Clifford theory and algebraic group representations
Broadly speaking, Clifford theory is the study of the representation theory of a larger group G in terms of that of a normal subgroup N. Originally, the focus was on irreducible modules, but other modules, such is projective covers, may be studied this way, as in the well-known theorem of Alperin-Collins-Sibley. In algebraic group theory there is an extra impetus, since even simple algebraic groups can have infinitesimal normal subgroups which dramatically influence their representation theory. I will begin the algebraic groups study with the irreducible module case and give an old CPS Clifford theory proof of the Steinberg tensor product theorem. Then I will discuss the projective cover case, especially in light of recent progress on long-standing conjectures of Humphreys-Verma and Donkin.
Classical modules, simple modules and incidence matrices
Let G be a simple algebraic group in characteristic p > 0. By a classical G-module, we mean a dual Weyl module whose highest weight is a multiple of the first fundamental weight. If G = SLn then the classical modules are the symmetric powers of the standard module and the classical modules for other groups play a similar role. I will discuss recent work on the determination of the composition factors and submodule lattices of the classical modules for classical groups and for groups of type E6. These results have several applications. They yield the characters of all simple modules with highest weight a multiple of the first fundamental weight. Also, general formulae for the ranks of many incidence matrices arising from the geometry of finite classical groups are obtained. Some examples will be discussed.
A new "ZJ" theorem
Recently, George Glauberman has defined a new non-trivial characteristic subgroup, D*(S), of a finite p-group S. I will discuss our joint proof of the following analogue of the ZJ theorem:
Theorem: Let G be a p-stable group with F*(G) = O_p(G). If S is a Sylow p-subgroup of G, then D*(S) is a characteristic subgroup of G.

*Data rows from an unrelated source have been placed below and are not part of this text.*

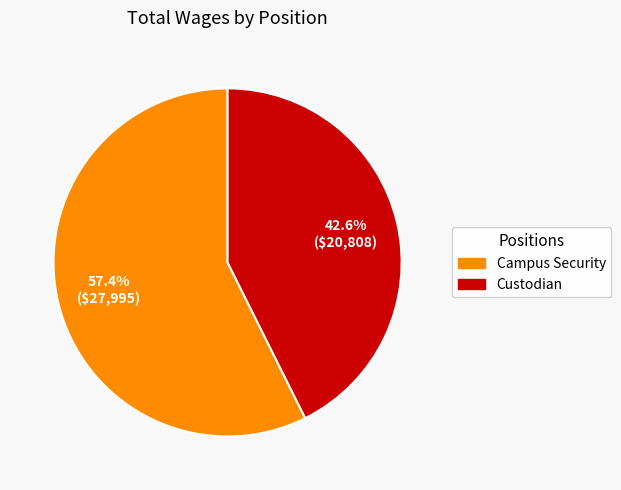

Is the sum of Campus Security and Custodian greater than half?

Yes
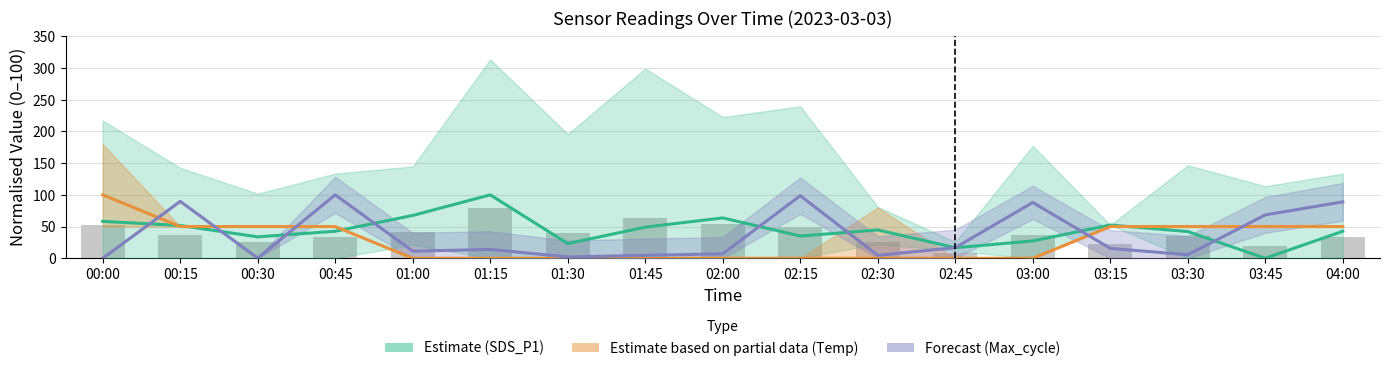

How many categories are shown in the chart?

17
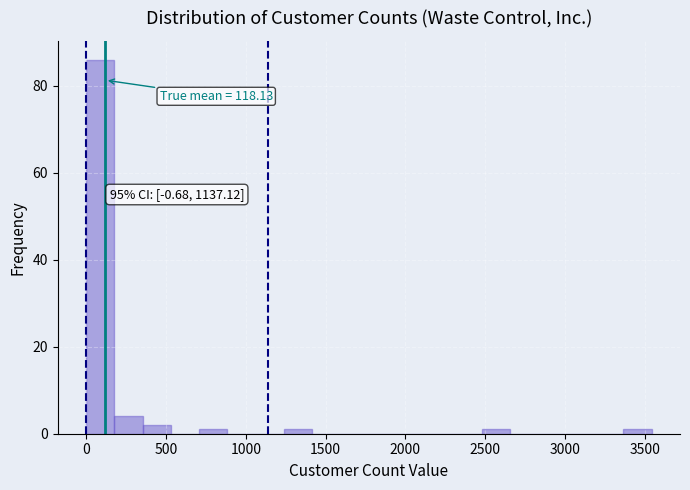

Read against the x-axis, roughly where is the centre of the tallest bar?

100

On the missing direction of Brauer's height zero conjecture
Brauer conjectured that all irreducible complex characters of a p-block b have height zero if and only if every defect group of b is abelian. The if direction of this conjecture is now proven by work of Berger-Knörr, and Kessar-Malle. In the talk I describe how the unproven direction can be reduced to a question on simple groups. This is joint work with G. Navarro.